那些人影包裹在黑色甲胄中,那甲胄黯淡而无光,就好像无底深渊之主:特哈塞顿麾下的恶魔的装束。西斯拉确信它们已经看到他了——或许它们那番难解的对话就是关于他的造访。他战栗了,这才意识到他已经越入了魔鬼的领地。他充满恐惧地暗中窥视,在朝向他的黑色头盔的额前饰下,他看不到任何人类的轮廓,只有如同眼睛的两团黄红色火焰如鬼火般躁动不安地从本该是脸的一片虚无中钻进钻出。——《西斯拉》
2. 西斯拉的心中满是苦涩,他认为自己只是一个被无聊梦幻蒙蔽的做梦人。他将视线从高悬天际的老人星璨烂的光辉中移开,仿佛那是一团对他而言太过耀眼的炫目火光;然而,他还没来得及转身离去,似有一柱阴影——比夜色更加深沉,比任何云朵更加厚重,在他面前自看台升腾而起,遮蔽漫天璀璨群星。自坚实的石板上,阴影逐渐生长,变得如同巨像般高大;并且显现出一个身披铠甲的武士的轮廓;那个武士仿佛居高临下地俯视着他,用他那双在低垂头盔下本该是脸庞的黑暗中闪耀、游移,如同一对火球一般的眼睛。——《西斯拉》
【撒旦】
【撒旦的相关内容】
1.阿兹达莱克自信地笑了笑。“这件事——还有这个瓶子——交给你了。当然,不论结果如何,凭着我所掌握的撒坦与比撒坦更古老的力量,那些愚蠢的狭隘者不会对我构成很大的威胁。不过,我觉得安顿在这儿非常舒适。当一个生活在焚香的香氛和虔诚的氛围中、同时私自钻研魔鬼之术的基督教主教,比当一个颠沛流离、躲躲藏藏的巫师更胜一筹。如果能避免那样,我并不介意惹上点麻烦或者离开现在的优厚职位。——《阿兹达莱克的圣洁》
2.接着他记起了阿兹德莱克的魔法,想到了另一个猜测——他被神秘地带离了波恩·约森斯客栈,落进了侍奉阿兹德莱克的那些比撒旦还要古老的存在手里。——《阿兹达莱克的圣洁》
(由1、2可知,旧日支配者的力量远比撒旦古老。)
------------------------------------------------------------
**书面练习**.
请把引文中从"那些人影包裹在黑色甲胄中,那"到"(由1、2可知,旧日支配者的力量远比撒旦古老。)"的部分一字不差地抄写下来。

**记录摘录**.
------------------------------------------------------------
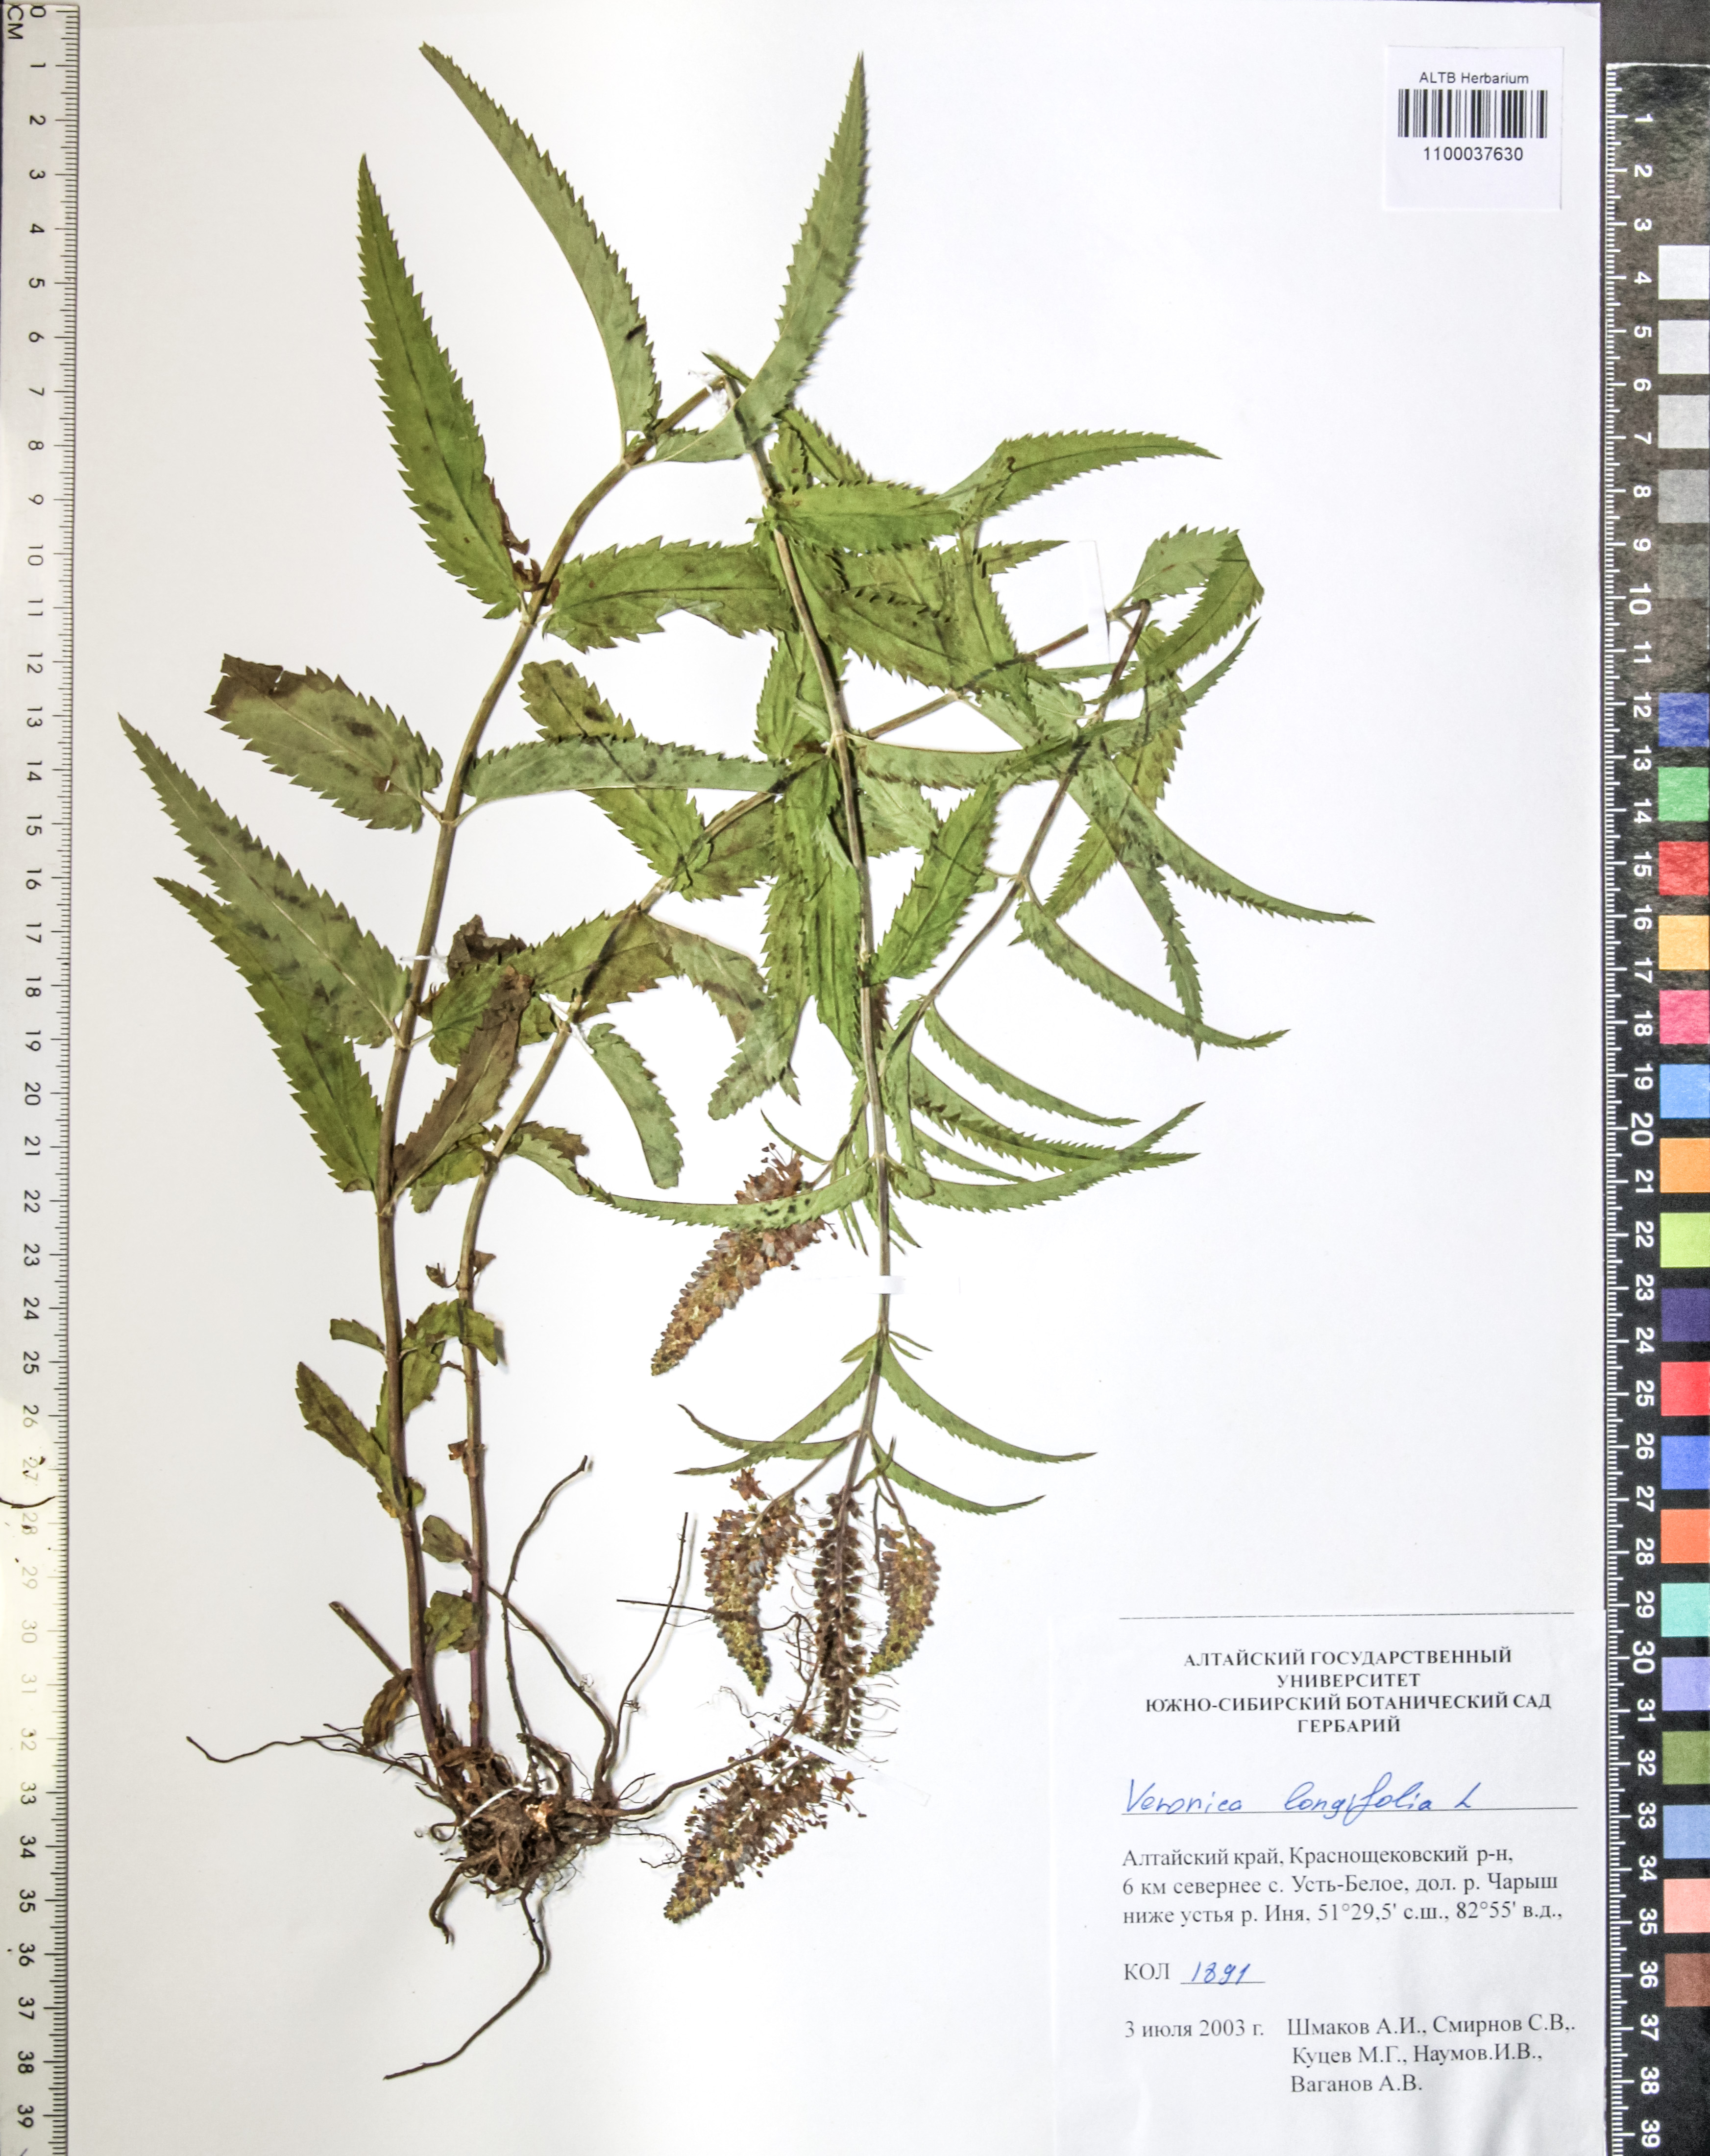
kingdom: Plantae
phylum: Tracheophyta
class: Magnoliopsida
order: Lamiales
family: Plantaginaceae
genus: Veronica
------------------------------------------------------------
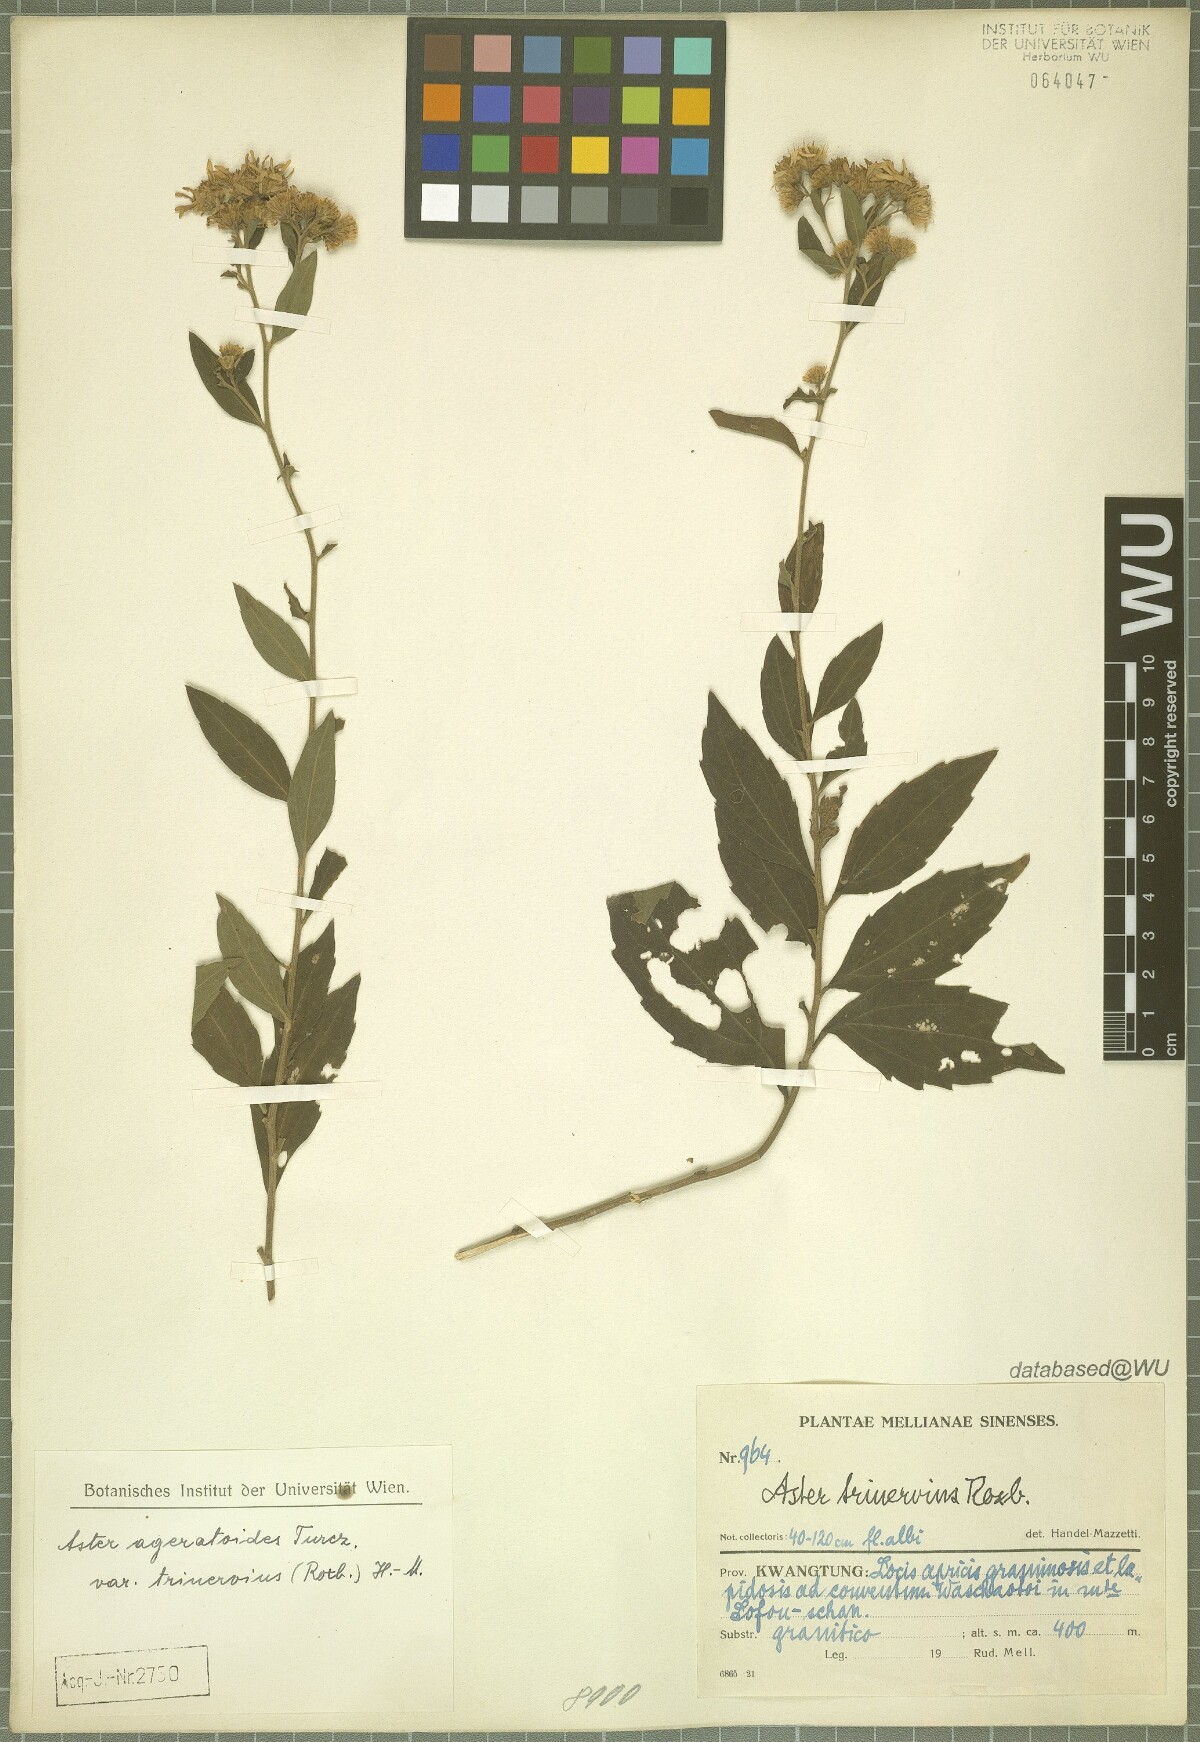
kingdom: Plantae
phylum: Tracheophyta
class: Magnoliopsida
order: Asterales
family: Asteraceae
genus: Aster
------------------------------------------------------------
**回答**.
那些人影包裹在黑色甲胄中,那甲胄黯淡而无光,就好像无底深渊之主:特哈塞顿麾下的恶魔的装束。西斯拉确信它们已经看到他了——或许它们那番难解的对话就是关于他的造访。他战栗了,这才意识到他已经越入了魔鬼的领地。他充满恐惧地暗中窥视,在朝向他的黑色头盔的额前饰下,他看不到任何人类的轮廓,只有如同眼睛的两团黄红色火焰如鬼火般躁动不安地从本该是脸的一片虚无中钻进钻出。——《西斯拉》
2. 西斯拉的心中满是苦涩,他认为自己只是一个被无聊梦幻蒙蔽的做梦人。他将视线从高悬天际的老人星璨烂的光辉中移开,仿佛那是一团对他而言太过耀眼的炫目火光;然而,他还没来得及转身离去,似有一柱阴影——比夜色更加深沉,比任何云朵更加厚重,在他面前自看台升腾而起,遮蔽漫天璀璨群星。自坚实的石板上,阴影逐渐生长,变得如同巨像般高大;并且显现出一个身披铠甲的武士的轮廓;那个武士仿佛居高临下地俯视着他,用他那双在低垂头盔下本该是脸庞的黑暗中闪耀、游移,如同一对火球一般的眼睛。——《西斯拉》
【撒旦】
【撒旦的相关内容】
1.阿兹达莱克自信地笑了笑。“这件事——还有这个瓶子——交给你了。当然,不论结果如何,凭着我所掌握的撒坦与比撒坦更古老的力量,那些愚蠢的狭隘者不会对我构成很大的威胁。不过,我觉得安顿在这儿非常舒适。当一个生活在焚香的香氛和虔诚的氛围中、同时私自钻研魔鬼之术的基督教主教,比当一个颠沛流离、躲躲藏藏的巫师更胜一筹。如果能避免那样,我并不介意惹上点麻烦或者离开现在的优厚职位。——《阿兹达莱克的圣洁》
2.接着他记起了阿兹德莱克的魔法,想到了另一个猜测——他被神秘地带离了波恩·约森斯客栈,落进了侍奉阿兹德莱克的那些比撒旦还要古老的存在手里。——《阿兹达莱克的圣洁》
(由1、2可知,旧日支配者的力量远比撒旦古老。)